Guest guitarist Malcolm Langstaff died in 2007.

Reception

Allmusic's Bruce Eder described the album as "a genuinely groundbreaking effort".

Track listing 
All songs written by Keith Emerson and Lee Jackson, except where noted.

Side one 
 "Daddy, Where Did I Come From" – 3:44
 "Little Arabella" – 4:18
 "Happy Freuds" – 3:25
 "Intermezzo from the Karelia Suite" (Sibelius) – 8:57
 "Don Edito el Gruva" (Emerson, Jackson, Brian Davison) – 0:13

Side two 
 "Ars Longa Vita Brevis" – 19:20
 "Prelude" (Emerson) – 1:49
 "1st Movement – Awakening" (Davison) – 4:01
 "2nd Movement – Realisation" (Jackson, David O'List, Emerson) – 4:54
 "3rd Movement – Acceptance "Brandenburger"" (J.S.Bach, Davison, Emerson, Jackson) – 4:23
 "4th Movement – Denial" (Davison, Emerson, Jackson) – 3:23
 "Coda – Extension to the Big Note" (Emerson) – 0:46

Bonus tracks on the 1973 Columbia release
 "America" (Stephen Sondheim and Leonard Bernstein)
 "2nd Amendment" (Davison, Jackson)

Added to side one (tracks 1 and 2) on the Columbia Records release via their Columbia Special Products subsidiary.

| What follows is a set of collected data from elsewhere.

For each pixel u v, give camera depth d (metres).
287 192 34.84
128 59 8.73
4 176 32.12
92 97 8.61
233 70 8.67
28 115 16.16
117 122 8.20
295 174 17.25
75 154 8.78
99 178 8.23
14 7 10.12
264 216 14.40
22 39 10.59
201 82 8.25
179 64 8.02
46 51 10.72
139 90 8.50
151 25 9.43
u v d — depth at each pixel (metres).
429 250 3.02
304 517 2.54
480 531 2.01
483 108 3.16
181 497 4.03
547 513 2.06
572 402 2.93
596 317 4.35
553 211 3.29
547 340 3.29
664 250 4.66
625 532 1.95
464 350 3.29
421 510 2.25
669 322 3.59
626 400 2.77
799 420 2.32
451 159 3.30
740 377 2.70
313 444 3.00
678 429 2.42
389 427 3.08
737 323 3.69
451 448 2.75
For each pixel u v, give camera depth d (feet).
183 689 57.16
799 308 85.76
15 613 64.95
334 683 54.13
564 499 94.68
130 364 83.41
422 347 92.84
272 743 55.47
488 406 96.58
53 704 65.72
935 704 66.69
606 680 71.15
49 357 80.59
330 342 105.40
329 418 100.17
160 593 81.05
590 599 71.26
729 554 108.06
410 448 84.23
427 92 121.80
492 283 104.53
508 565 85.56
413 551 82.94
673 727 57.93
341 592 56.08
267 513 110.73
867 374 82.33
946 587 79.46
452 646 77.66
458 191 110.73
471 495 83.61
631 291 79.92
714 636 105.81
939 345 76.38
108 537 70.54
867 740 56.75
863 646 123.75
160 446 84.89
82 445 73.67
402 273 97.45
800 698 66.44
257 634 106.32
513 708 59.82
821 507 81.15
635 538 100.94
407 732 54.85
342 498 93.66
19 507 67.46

Bonus tracks on the 1998 rerelease
 "Brandenburger" (Mono single mix)
 "Happy Freuds" (Mono single mix)

Bonus track on the 2005 rerelease
 "Happy Freuds" – 3:27

Personnel 
The Nice
 Keith Emerson – keyboards, backing and lead (1, 2, 3) vocals
 Lee Jackson – bass guitar, lead vocals (all but 4)
 Brian Davison – drums
 David O'List – Guitar on 1973 Columbia bonus tracks "America" and "Second Amendment" 
with:
 Malcolm Langstaff – guitar (6b)
 Robert Stewart – orchestral arranger, conductor
Technical
 Don Brewer – engineer/consultant
 Gered Mankowitz – cover photograph and X-rays of The Nice

References 

1968 albums
The Nice albums
Immediate Records albums
Castle Communications albums
Repertoire Records albums
Albums produced by Keith Emerson
Albums produced by Brian Davison (drummer)
Albums produced by Lee Jackson (bassist)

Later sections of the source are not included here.